Exercise description = In the material below, the lines between the one holding "pinky dip: (113, 136)" and the one holding "ring dip: (181, 248)", inclusive, are to be set down word for word. Pictures stay out.

>>

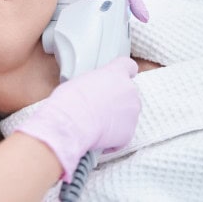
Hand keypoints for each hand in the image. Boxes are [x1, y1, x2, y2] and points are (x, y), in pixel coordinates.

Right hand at [16, 57, 139, 181]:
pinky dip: (113, 136)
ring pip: (127, 115)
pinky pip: (123, 134)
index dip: (124, 73)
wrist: (72, 124)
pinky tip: (97, 136)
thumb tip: (94, 92)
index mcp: (116, 73)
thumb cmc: (70, 101)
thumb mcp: (80, 81)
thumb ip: (95, 84)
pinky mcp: (129, 133)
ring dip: (116, 118)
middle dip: (116, 100)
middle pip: (128, 93)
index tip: (119, 79)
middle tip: (98, 106)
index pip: (128, 66)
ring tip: (96, 123)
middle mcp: (129, 90)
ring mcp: (132, 112)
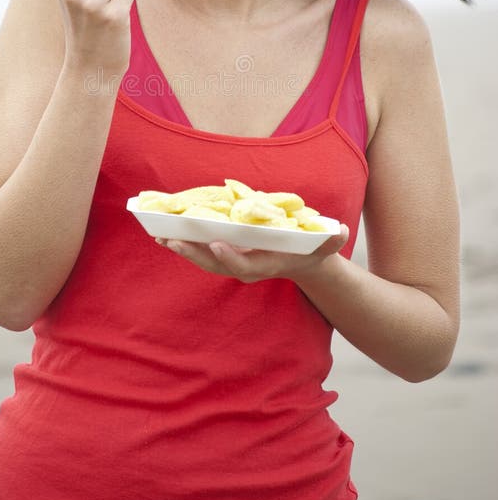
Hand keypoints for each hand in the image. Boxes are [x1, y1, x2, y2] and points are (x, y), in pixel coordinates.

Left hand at [155, 225, 349, 283]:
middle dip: (193, 253)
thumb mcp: (326, 243)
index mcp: (266, 265)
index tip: (215, 242)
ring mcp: (234, 261)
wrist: (302, 259)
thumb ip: (333, 239)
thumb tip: (340, 232)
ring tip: (159, 236)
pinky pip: (201, 249)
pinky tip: (164, 233)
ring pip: (203, 258)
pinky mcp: (225, 253)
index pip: (244, 266)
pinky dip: (184, 242)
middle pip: (215, 263)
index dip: (229, 256)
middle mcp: (245, 267)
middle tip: (171, 239)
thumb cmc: (312, 249)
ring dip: (181, 248)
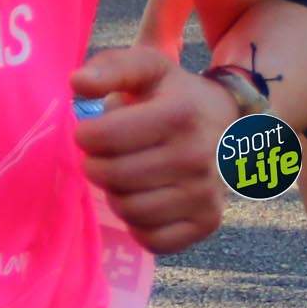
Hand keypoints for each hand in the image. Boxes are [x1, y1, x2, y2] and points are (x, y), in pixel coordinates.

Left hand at [69, 42, 230, 255]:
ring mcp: (206, 194)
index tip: (92, 132)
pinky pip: (152, 240)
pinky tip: (144, 199)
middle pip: (112, 176)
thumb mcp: (148, 68)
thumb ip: (110, 68)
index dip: (86, 135)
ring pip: (128, 211)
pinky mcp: (208, 222)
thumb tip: (77, 84)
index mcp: (179, 115)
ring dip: (116, 194)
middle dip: (97, 165)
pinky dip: (138, 224)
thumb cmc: (176, 96)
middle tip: (104, 156)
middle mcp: (197, 157)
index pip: (104, 137)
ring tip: (125, 176)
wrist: (229, 123)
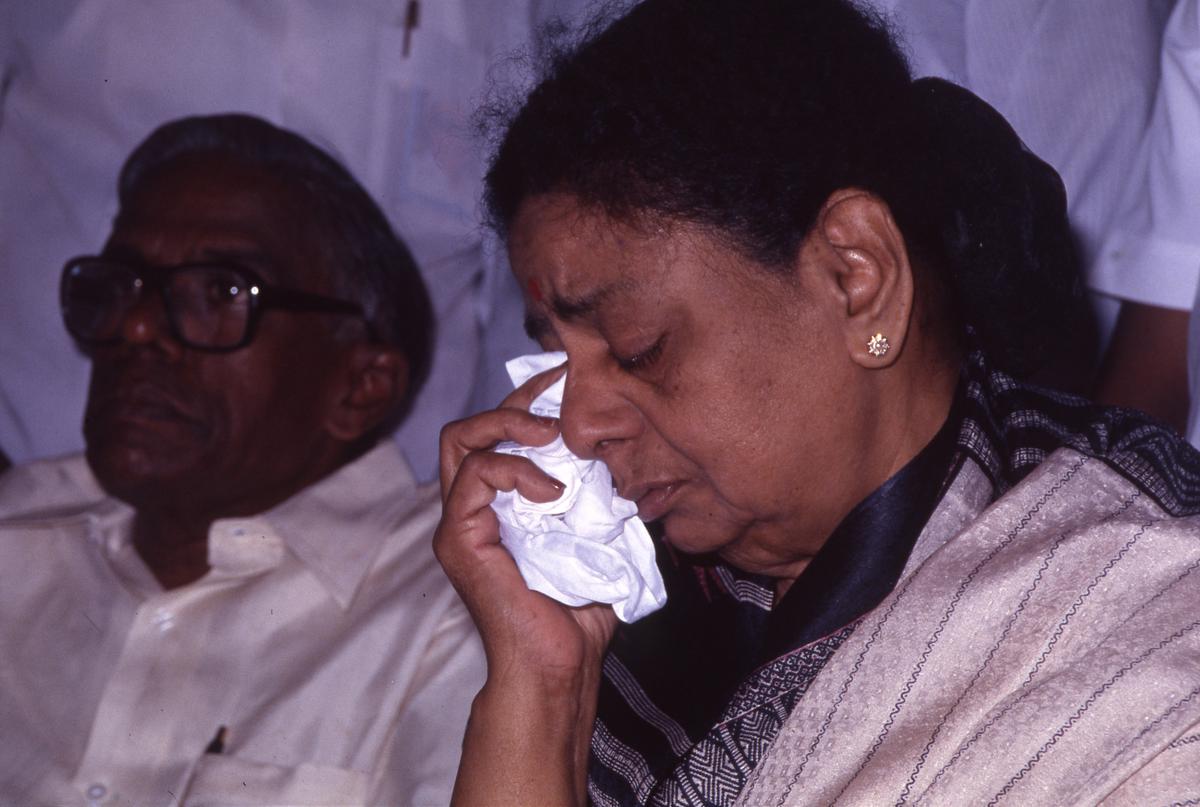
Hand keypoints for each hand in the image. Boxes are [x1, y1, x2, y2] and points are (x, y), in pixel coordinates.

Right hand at [435, 364, 616, 805]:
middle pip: (469, 425)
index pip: (498, 433)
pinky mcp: (456, 537)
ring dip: (510, 425)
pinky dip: (516, 470)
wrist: (560, 661)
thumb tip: (624, 451)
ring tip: (553, 438)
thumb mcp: (595, 532)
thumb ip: (595, 493)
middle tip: (557, 398)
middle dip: (514, 401)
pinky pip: (475, 476)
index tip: (568, 377)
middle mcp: (471, 507)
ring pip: (460, 438)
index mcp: (500, 503)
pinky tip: (553, 492)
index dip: (529, 398)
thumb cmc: (580, 606)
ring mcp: (459, 521)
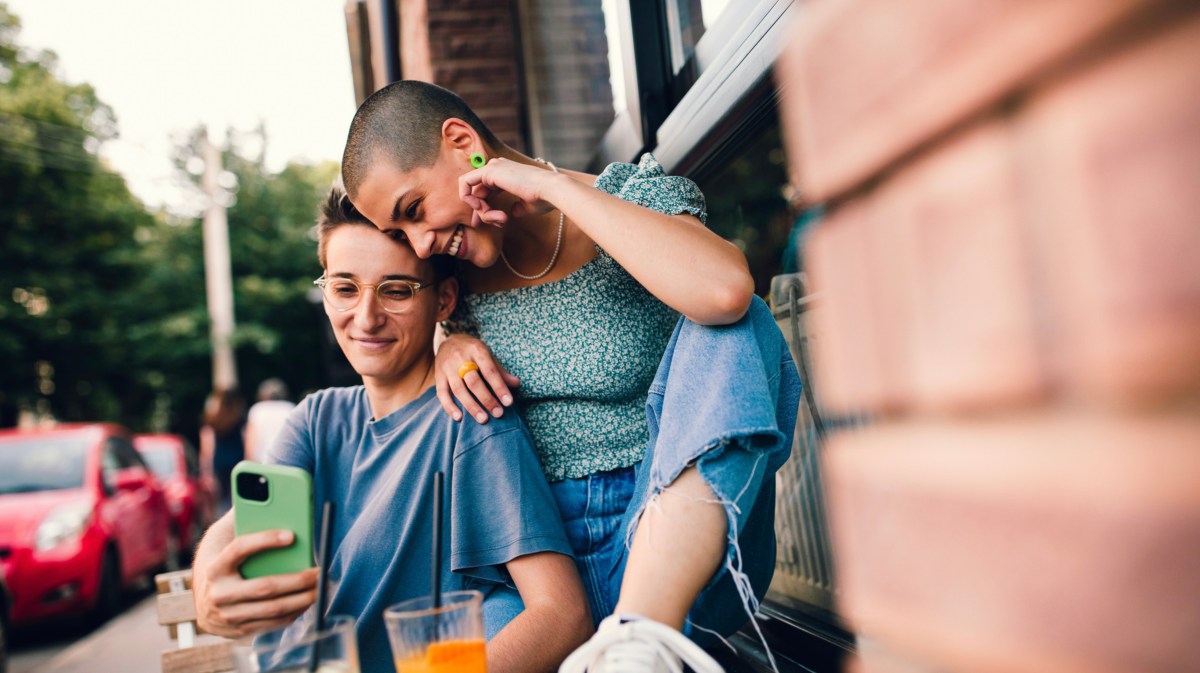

<<

Response to this task =
pinky dip: (113, 136)
ring pip: (127, 115)
pinky pip: (123, 134)
index dip: (124, 73)
wrist: (72, 124)
pinky tip: (97, 136)
thumb tip: (94, 92)
index mcp: (116, 73)
thumb cmc: (70, 101)
thumb mcp: (80, 81)
thumb ip: (95, 84)
pinky mcp: (129, 133)
ring dip: (116, 118)
middle dip: (116, 100)
middle pip: (128, 93)
index tip: (119, 79)
middle tip: (98, 106)
index pip: (128, 66)
ring tip: (96, 123)
middle mcp: (129, 90)
ring mcp: (132, 112)
Hand keypoints for each hand in the image. Boxes are [x1, y1, x2, y2] and points are (x, y), in pixel coordinates.

Left hand at [155, 225, 349, 283]:
middle dip: (193, 253)
thumb mcp: (326, 243)
index mcp: (266, 265)
index tip: (215, 242)
ring mcp: (234, 261)
wrist: (302, 259)
thumb ip: (333, 239)
thumb tip: (340, 232)
ring tip: (159, 236)
pinky pip: (201, 249)
pinky tip: (164, 233)
ring pip: (203, 258)
pinky mcp: (225, 253)
index pip: (244, 266)
pinky dip: (184, 242)
middle pip: (215, 263)
index dip: (229, 256)
middle mcp: (245, 267)
middle tip: (171, 239)
thumb cmc: (312, 249)
ring dip: (181, 248)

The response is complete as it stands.